• **Problem**
Please extend the text below about the Career Center's new Career Fellows Program, picking up after its final sentence; the data that follows it is not part of that text.

• **Source text**
-- Opening Marker --
The Career Center is offering a new resource to make itself more accessible to first-years and sophomores this semester.

As part of the newly launched Career Fellows Program, five undergraduate students will promote the Career Center by offering advising services and engaging in campus outreach.

Director of Career Services Jean Papalia said the program was started with a goal to reach out to underclassmen through peer advising.

“It’s a new program this year, and we are really excited about it,” Papalia said. “We really wanted to get students in here to help other students in a peer advisor kind of situation. We’re especially excited for our member students who are coming in to do more outreach to our first-year and sophomore students. We thought getting older peers out there would be a great way to do that.”

Assistant Director of Career Services Jim McCarthy, who oversees the Career Fellows Program, said the Career Center based the program on similar programs currently running at other schools.

“We go to conferences as a staff, and we have been talking with peer institutions,” he said. “Some of them have this program, have started this program and have had success. We want to build on some of what they are doing and also kind of tailor it more to Tufts-specific things."
-- Closing Marker --
• **Recorded information**
-- Opening Marker --
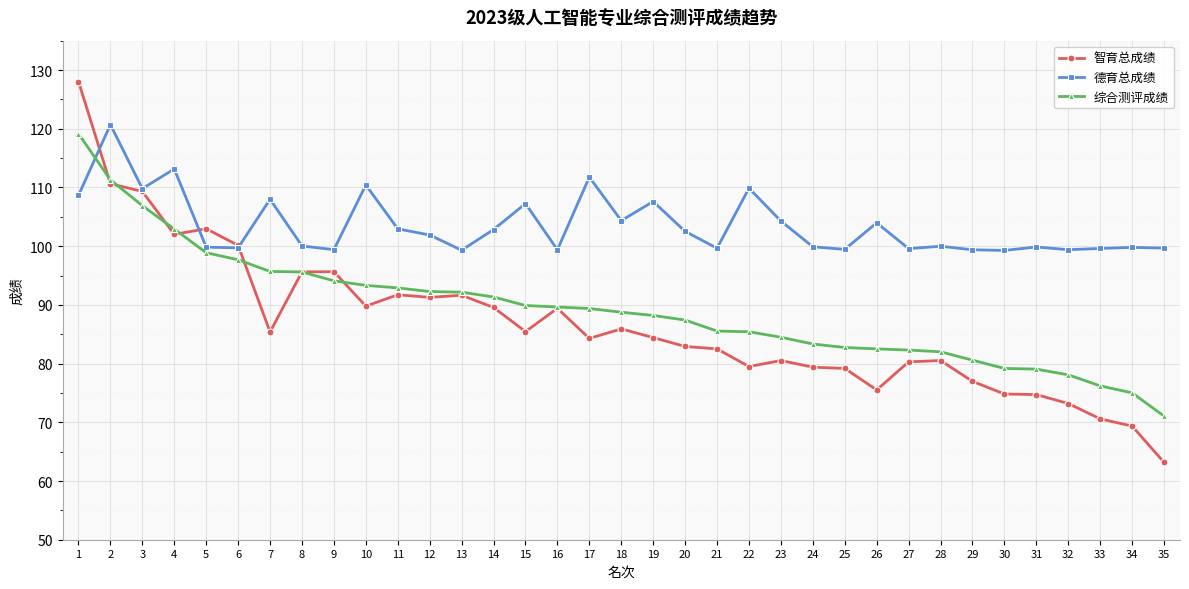

At which label does 德育总成绩 first exceed 100?

1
-- Closing Marker --
• **Result**
McCarthy said the program is designed to work within the infrastructure already in place for first-years. For example, McCarthy hopes to reach out to Area Residential Directors (ARD).

“We are probably going to have them do more specific residence hall outreach programs, like tabling,” he said. “We have been meeting with residence life to try and partner with them a little bit more closely on some things. So right now we are figuring out how the residence life relationship and our relationship is going to work, but it seems to be going really well so far.”

According to McCarthy, the program recruited rising sophomores, juniors and seniors last spring semester. The application process for the five positions was competitive. When trying to decide between applicants, experience was sometimes considered second to enthusiasm, McCarthy added.

“We had a lot of good applicants,” he said. “I think that, of the people that we hired, everybody had two qualities that we looked for. They were really good at working with other people and were really warm. When you are working with students, particularly first-year students who may be a little bit hesitant to talk about some of these issues, having that warmth, in the sense of a softer approach, can really help bridge that gap."

McCarthy said the Career Center also chose applicants with the idea that the program has yet to gain a reputation on campus in mind.

"The second thing that I saw was that they were connected in the campus community, and they had a lot of other associations around campus,” McCarthy said. “In that first year of building the program, we thought that would be really helpful to have also students who are doing things that are outside academics and have those ties to other things to help us build a community.”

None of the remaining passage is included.